(Stored records)
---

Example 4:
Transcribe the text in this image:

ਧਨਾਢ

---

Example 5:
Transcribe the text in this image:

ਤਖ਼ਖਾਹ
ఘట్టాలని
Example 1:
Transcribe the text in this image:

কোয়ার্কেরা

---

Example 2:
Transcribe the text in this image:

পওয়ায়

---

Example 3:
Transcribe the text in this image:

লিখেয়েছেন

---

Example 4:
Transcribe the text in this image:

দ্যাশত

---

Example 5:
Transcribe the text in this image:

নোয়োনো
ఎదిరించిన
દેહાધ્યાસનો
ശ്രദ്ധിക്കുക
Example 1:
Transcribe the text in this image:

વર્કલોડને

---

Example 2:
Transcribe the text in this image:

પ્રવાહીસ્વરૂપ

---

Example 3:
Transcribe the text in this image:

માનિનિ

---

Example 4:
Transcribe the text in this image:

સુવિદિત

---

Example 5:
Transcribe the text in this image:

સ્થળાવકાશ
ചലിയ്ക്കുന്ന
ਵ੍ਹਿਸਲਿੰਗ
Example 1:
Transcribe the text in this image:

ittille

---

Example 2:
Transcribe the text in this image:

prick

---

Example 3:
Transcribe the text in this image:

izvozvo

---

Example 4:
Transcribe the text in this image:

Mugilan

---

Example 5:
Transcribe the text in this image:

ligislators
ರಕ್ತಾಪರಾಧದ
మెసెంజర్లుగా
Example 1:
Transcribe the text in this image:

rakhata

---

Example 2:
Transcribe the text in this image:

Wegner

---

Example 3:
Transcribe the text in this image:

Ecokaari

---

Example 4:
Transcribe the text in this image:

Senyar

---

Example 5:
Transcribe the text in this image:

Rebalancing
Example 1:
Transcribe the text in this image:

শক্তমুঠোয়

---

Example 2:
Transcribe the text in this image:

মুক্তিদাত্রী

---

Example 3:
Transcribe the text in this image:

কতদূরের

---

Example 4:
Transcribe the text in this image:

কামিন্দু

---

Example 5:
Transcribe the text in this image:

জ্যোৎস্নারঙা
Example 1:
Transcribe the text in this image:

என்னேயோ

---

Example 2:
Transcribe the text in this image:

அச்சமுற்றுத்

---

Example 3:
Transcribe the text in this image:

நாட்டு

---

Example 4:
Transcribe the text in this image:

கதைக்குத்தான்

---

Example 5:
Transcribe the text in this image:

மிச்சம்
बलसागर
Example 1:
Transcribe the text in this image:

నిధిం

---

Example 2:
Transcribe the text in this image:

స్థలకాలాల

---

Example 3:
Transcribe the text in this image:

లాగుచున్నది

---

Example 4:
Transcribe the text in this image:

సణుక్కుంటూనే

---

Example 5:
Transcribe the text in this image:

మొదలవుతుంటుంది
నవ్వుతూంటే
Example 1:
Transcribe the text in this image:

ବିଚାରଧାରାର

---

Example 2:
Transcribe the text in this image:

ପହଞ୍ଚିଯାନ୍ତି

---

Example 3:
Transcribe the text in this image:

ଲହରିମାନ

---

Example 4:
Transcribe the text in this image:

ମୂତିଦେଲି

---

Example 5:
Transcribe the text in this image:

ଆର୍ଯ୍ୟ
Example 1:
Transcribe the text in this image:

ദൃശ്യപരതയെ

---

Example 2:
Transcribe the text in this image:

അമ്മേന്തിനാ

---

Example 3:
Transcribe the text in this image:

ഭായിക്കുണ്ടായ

= WHAT YOU WILL DO =
The expected output is every record, repeated exactly.

= SOLUTION TO THIS TASK =
---

Example 4:
Transcribe the text in this image:

ਧਨਾਢ

---

Example 5:
Transcribe the text in this image:

ਤਖ਼ਖਾਹ
ఘట్టాలని
Example 1:
Transcribe the text in this image:

কোয়ার্কেরা

---

Example 2:
Transcribe the text in this image:

পওয়ায়

---

Example 3:
Transcribe the text in this image:

লিখেয়েছেন

---

Example 4:
Transcribe the text in this image:

দ্যাশত

---

Example 5:
Transcribe the text in this image:

নোয়োনো
ఎదిరించిన
દેહાધ્યાસનો
ശ്രദ്ധിക്കുക
Example 1:
Transcribe the text in this image:

વર્કલોડને

---

Example 2:
Transcribe the text in this image:

પ્રવાહીસ્વરૂપ

---

Example 3:
Transcribe the text in this image:

માનિનિ

---

Example 4:
Transcribe the text in this image:

સુવિદિત

---

Example 5:
Transcribe the text in this image:

સ્થળાવકાશ
ചലിയ്ക്കുന്ന
ਵ੍ਹਿਸਲਿੰਗ
Example 1:
Transcribe the text in this image:

ittille

---

Example 2:
Transcribe the text in this image:

prick

---

Example 3:
Transcribe the text in this image:

izvozvo

---

Example 4:
Transcribe the text in this image:

Mugilan

---

Example 5:
Transcribe the text in this image:

ligislators
ರಕ್ತಾಪರಾಧದ
మెసెంజర్లుగా
Example 1:
Transcribe the text in this image:

rakhata

---

Example 2:
Transcribe the text in this image:

Wegner

---

Example 3:
Transcribe the text in this image:

Ecokaari

---

Example 4:
Transcribe the text in this image:

Senyar

---

Example 5:
Transcribe the text in this image:

Rebalancing
Example 1:
Transcribe the text in this image:

শক্তমুঠোয়

---

Example 2:
Transcribe the text in this image:

মুক্তিদাত্রী

---

Example 3:
Transcribe the text in this image:

কতদূরের

---

Example 4:
Transcribe the text in this image:

কামিন্দু

---

Example 5:
Transcribe the text in this image:

জ্যোৎস্নারঙা
Example 1:
Transcribe the text in this image:

என்னேயோ

---

Example 2:
Transcribe the text in this image:

அச்சமுற்றுத்

---

Example 3:
Transcribe the text in this image:

நாட்டு

---

Example 4:
Transcribe the text in this image:

கதைக்குத்தான்

---

Example 5:
Transcribe the text in this image:

மிச்சம்
बलसागर
Example 1:
Transcribe the text in this image:

నిధిం

---

Example 2:
Transcribe the text in this image:

స్థలకాలాల

---

Example 3:
Transcribe the text in this image:

లాగుచున్నది

---

Example 4:
Transcribe the text in this image:

సణుక్కుంటూనే

---

Example 5:
Transcribe the text in this image:

మొదలవుతుంటుంది
నవ్వుతూంటే
Example 1:
Transcribe the text in this image:

ବିଚାରଧାରାର

---

Example 2:
Transcribe the text in this image:

ପହଞ୍ଚିଯାନ୍ତି

---

Example 3:
Transcribe the text in this image:

ଲହରିମାନ

---

Example 4:
Transcribe the text in this image:

ମୂତିଦେଲି

---

Example 5:
Transcribe the text in this image:

ଆର୍ଯ୍ୟ
Example 1:
Transcribe the text in this image:

ദൃശ്യപരതയെ

---

Example 2:
Transcribe the text in this image:

അമ്മേന്തിനാ

---

Example 3:
Transcribe the text in this image:

ഭായിക്കുണ്ടായ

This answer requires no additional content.